4. The building of great armaments when the great enemy was within; the decay of individual responsibility.
5. The decay of religion, fading into a mere form, losing touch with life, losing power to guide the people.
–From The Decline and Fall of the Roman Empire by Edward Gibbon
“In our youth we had a profound sense of national purpose, which we lost over the years of our rise to glory.”
–Clinton Rosita, Professor of American Institutions at Cornell University
“The difference between what Washington men say in public and what they say in private is greater today than at any time since the war. In public they talk about how optimistic and wonderful the future is, but the private conversations of thoughtful men here in Washington are quite different. For the first time since the war, one begins to hear of doubts that mortal men are capable of solving, or even controlling political, social and economic problems life has placed before them."
–James Weston, Wall Street Journal
“The American dream is vanishing in the midst of terrifying realities and visible signs of decadence in our contemporary society.”
–Dr. Seagraves, Singer, History Professor at Salsbury, NC
“The United States of America in the past 50 years has been dominated to a large extent by persons who do not understand the spiritual heritage bequeathed by their own ancestors.”
–Dr. Albert Hyma, Professor of History at University of Michigan
“America’s coasting downhill on a godless ancestry, and God pity America when we hit the bottom of the hill.”
–Dr. J. Gresham Machen
Psalms 138-139
“Tell God all that is in your heart, as one unloads one's heart, its pleasures and its pains, to a dear friend. Tell Him your troubles, that He may comfort you; tell Him your joys, that He may sober them; tell Him your longings, that He may purify them; tell Him your dislikes, that He may help you to conquer them; talk to Him of your temptations, that He may shield you from them; show Him the wounds of your heart, that He may heal them; lay bare your indifference to good, your depraved tastes for evil, your instability. Tell Him how self-love makes you unjust to others, how vanity tempts you to be insincere, how pride disguises you to yourself as to others. If you thus pour out all your weaknesses, needs, troubles, there will be no lack of what to say. You will never exhaust the subject. It is continually being renewed.

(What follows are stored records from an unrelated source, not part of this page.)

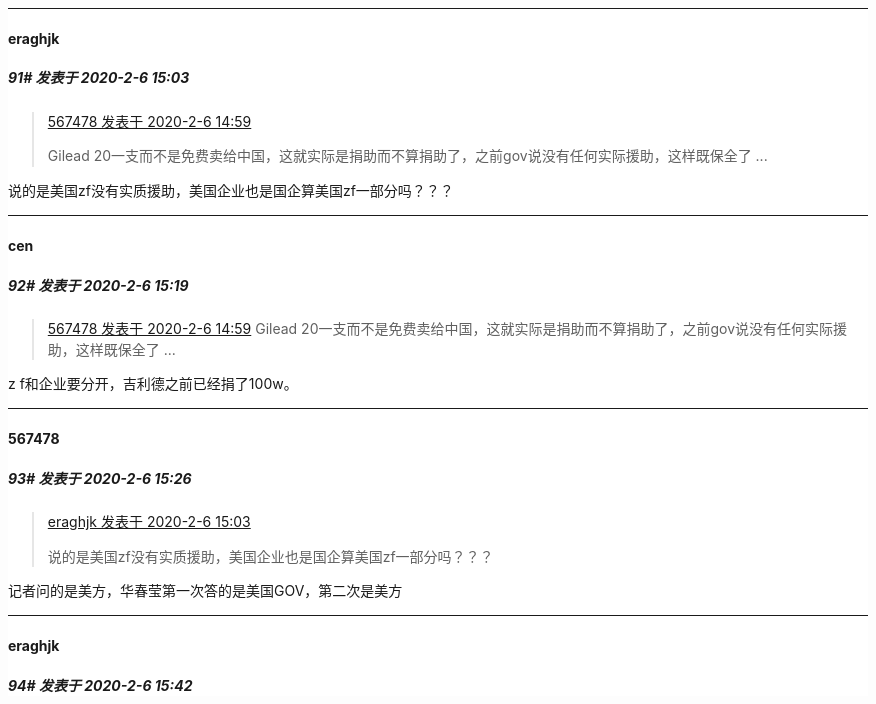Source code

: 




-----

####  eraghjk  
##### 91#       发表于 2020-2-6 15:03



<blockquote><a href="httphttps://bbs.saraba1st.com/2b/forum.php?mod=redirect&amp;goto=findpost&amp;pid=46342478&amp;ptid=1911821" target="_blank">567478 发表于 2020-2-6 14:59</a>

Gilead 20一支而不是免费卖给中国，这就实际是捐助而不算捐助了，之前gov说没有任何实际援助，这样既保全了 ...</blockquote>
说的是美国zf没有实质援助，美国企业也是国企算美国zf一部分吗？？？







-----

####  cen  
##### 92#       发表于 2020-2-6 15:19



<blockquote><a href="httphttps://bbs.saraba1st.com/2b/forum.php?mod=redirect&amp;goto=findpost&amp;pid=46342478&amp;ptid=1911821" target="_blank">567478 发表于 2020-2-6 14:59</a>
Gilead 20一支而不是免费卖给中国，这就实际是捐助而不算捐助了，之前gov说没有任何实际援助，这样既保全了 ...</blockquote>
z f和企业要分开，吉利德之前已经捐了100w。







-----

####  567478  
##### 93#       发表于 2020-2-6 15:26



<blockquote><a href="httphttps://bbs.saraba1st.com/2b/forum.php?mod=redirect&amp;goto=findpost&amp;pid=46342502&amp;ptid=1911821" target="_blank">eraghjk 发表于 2020-2-6 15:03</a>

说的是美国zf没有实质援助，美国企业也是国企算美国zf一部分吗？？？</blockquote>
记者问的是美方，华春莹第一次答的是美国GOV，第二次是美方







-----

####  eraghjk  
##### 94#       发表于 2020-2-6 15:42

People who have no secrets from each other never want for subjects of conversation. They do not weigh their words, for there is nothing to be held back; neither do they seek for something to say. They talk out of the abundance of the heart, without consideration, just what they think. Blessed are they who attain to such familiar, unreserved intercourse with God.”
–Fenelon
“I carry this in the back of my Bible, everywhere I go, and every now and then I get it out and read it. This was written by Fenelon, a great saint and mystic of the Middle Ages.”
–Dr. J. Vernon McGee, in reference to the Fenelon quote above
I wish that my room had a floor;
I don’t so much care for a door.
But this walking around
Without touching the ground
Is getting to be quite a bore.
–Gelett Burgess
Of all the sad surprises
There’s nothing to compare
With treading in the darkness
On a step that isn’t there.
–Author unknown
Psalms 144-150
Dr. A.C. Gaebelein told of a visit he had from an Orthodox Jew: “He stated that he had read the New Testament and found the title of Jesus of Nazareth so often mentioned as the ‘son of man.’ He then declared that there is a warning in the Old Testament not to trust the son of man. As we asked him for the passage he quoted from this Psalm, ‘Trust not…in the son of man in whom there is no salvation.’ We explained to him that if our Lord had been only the son of man and nothing else, if He had not been Immanuel, the virgin-born Son of God, if it were not true as Isaiah stated it, that He is the child born and the Son given, there would be no salvation in Him. But He came God’s Son and appeared in the form of man for our redemption. His argument showed the blindness of the Jew. The statement is given in this Psalm, that man is sinful, that there is no hope in man, he is a finite creature and turns to dust. There is but One in whom salvation, and all man’s needs is found, the God of Jacob, the loving Jehovah.”